“Having a child with cancer is like swimming in a toilet bowl. Some may have a bigger piece of crap to hold onto to stay afloat, but it’s all still crap.”
My son is battling cancer at this very moment and, though we have the good fortune of living in an industrialized country, which gives him a good chance of survival,there's still so much more that needs to be done to conquer the number one killer of children in the world.
Each year, more than 160,000 children are diagnosed with cancer, and about 90,000 die from the disease. With prompt and effective treatment, most childhood cancers can be cured – but global statistics expose a shocking disparity - in developed countries, around 80% of children with cancer survive, but in low resource settings this figure falls to 20% or even 10% in the world's poorest countries.
Poor diagnosis coupled with too few specially trained doctors and nurses and the mistaken belief that child cancer is too difficult to cure combine to create very low survival rates. In fact, at least 50% of child cancers can be cured even in resource-poor environments with relatively simple and inexpensive drugs and procedures which have been known to doctors for decades and, yet tens of thousands of children die needlessly every year from the disease - most dying without any effective pain relief. .
As the parent of a cancer child there is so little that you can do to help your precious baby, You cannot make this better, You cannot kiss this away... All you can do is raise awareness and, raise much needed funds for research of childhood cancers, something that is being neglected by national cancer groups and governments all over the world.
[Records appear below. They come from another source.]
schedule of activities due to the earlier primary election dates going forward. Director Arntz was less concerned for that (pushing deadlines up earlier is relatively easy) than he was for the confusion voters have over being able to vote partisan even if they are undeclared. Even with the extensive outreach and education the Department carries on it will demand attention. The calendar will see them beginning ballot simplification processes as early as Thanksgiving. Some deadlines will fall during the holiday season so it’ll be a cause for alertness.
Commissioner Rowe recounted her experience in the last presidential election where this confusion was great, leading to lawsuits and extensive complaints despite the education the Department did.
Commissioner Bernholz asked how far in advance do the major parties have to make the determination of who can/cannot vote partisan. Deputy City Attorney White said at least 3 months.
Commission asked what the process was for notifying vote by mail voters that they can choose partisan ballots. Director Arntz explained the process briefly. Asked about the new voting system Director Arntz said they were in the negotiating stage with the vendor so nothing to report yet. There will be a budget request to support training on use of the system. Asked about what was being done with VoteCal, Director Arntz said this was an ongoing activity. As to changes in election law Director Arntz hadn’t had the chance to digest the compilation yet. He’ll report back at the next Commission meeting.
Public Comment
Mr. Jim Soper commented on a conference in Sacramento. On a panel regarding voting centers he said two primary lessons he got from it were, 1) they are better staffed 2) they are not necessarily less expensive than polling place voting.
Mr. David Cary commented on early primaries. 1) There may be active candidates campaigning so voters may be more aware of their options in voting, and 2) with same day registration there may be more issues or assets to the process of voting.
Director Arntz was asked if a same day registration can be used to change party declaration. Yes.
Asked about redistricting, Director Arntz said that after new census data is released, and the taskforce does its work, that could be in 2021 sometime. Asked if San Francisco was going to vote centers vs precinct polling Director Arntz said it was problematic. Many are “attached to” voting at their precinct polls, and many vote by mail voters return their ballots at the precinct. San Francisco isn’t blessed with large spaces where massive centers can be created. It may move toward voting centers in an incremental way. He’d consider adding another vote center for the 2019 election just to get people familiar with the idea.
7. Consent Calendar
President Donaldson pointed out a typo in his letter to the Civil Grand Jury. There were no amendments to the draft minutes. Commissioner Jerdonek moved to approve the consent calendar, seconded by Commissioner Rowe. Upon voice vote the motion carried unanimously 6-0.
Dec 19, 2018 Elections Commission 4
Every day 46 children are diagnosed with cancer. One quarter of them will not survive, and for those that do, the road ahead is uncertain, often due to side effects from the harsh treatments.
All kinds of cancer, including childhood cancer, have a common disease process — cells grow out of control, develop abnormal sizes and shapes, ignore their typical boundaries inside the body, destroy their neighbor cells, and ultimately can spread (or metastasize) to other organs and tissues.
As cancer cells grow, they demand more and more of the body's nutrition. Cancer takes a child's strength, destroys organs and bones, and weakens the body's defenses against other illnesses.
Among all age groups, the most common childhood cancers are leukemia, lymphoma, and brain cancer. As kids enter the teen years, there is also an increase in the incidence of osteosarcoma (bone cancer).
Cancer is the #1 killer of children.
It kills more children than AIDS, diabetes, cystic fibrosis, congenital anomalies, and asthma combined.
Every four hours a child will die from pediatric cancer.
In the U.S. alone, over 3000 children die from cancer each year….there is no real statistic for how many die of the secondary effects of the treatments….infections, organ failure, respiratory failure etc… 1 is too many.
And yet only 1 new cancer drug has been approved for pediatric use in the past 25 years.
The average age of a child being diagnosed is 6, the average age for an adult is 66.
Sometimes, a doctor might spot early symptoms of cancer at regular checkups.
- Fever,
- Swollen glands,
- Frequent infections,
- Anemia, or bruises
However, some of these symptoms are also associated with other infections or conditions that are much more common than cancer, which causes both doctors and parents to suspect other childhood illnesses when cancer symptoms first appear. Because of this, 80% of children are diagnosed with advanced disease, where as Only about 20% of adults with cancer show evidence that the disease has spread to distant sites on the body at diagnosis.
In most cases, childhood cancers arise from noninherited mutations (or changes) in the genes of growing cells. Because these errors occur randomly and unpredictably, there's no effective way to prevent them.
Childhood cancer can affect any child – from newborns to teenagers. Most of the time there is no known cause . . . no one knows why some children get cancer . . . and no one knows why some children respond to treatment and others don't. There are no boundaries it won’t cross, cancer doesn’t discriminate.
The diagnosis and treatment of childhood cancers takes time, and there are both short-term and long-term side effects. But thanks to research and, medical advances, more and more kids with cancer are finishing successful treatment, leaving hospitals, and growing up just like everybody else. Today, up to 70% of all children with cancer can be cured, but three out of every five children who survive cancer will be diagnosed with another cancer, a chronic illness or another life threatening illness before they are adults.
More RESEARCH in the field of pediatric oncology (treatment of childhood cancer), is the only way to stop this disease from taking more precious innocent lives and, that's also the only HOPE for the aproxematly 160000 children worldwide whom will get the diagnosis this year alone. And yet research in this particular field has been, and is yet, sadly neglected. Any amount therefore, that you can fundraise, or donate, will make a huge difference to these children and their families. Finding a cure starts here and now...and it starts with you!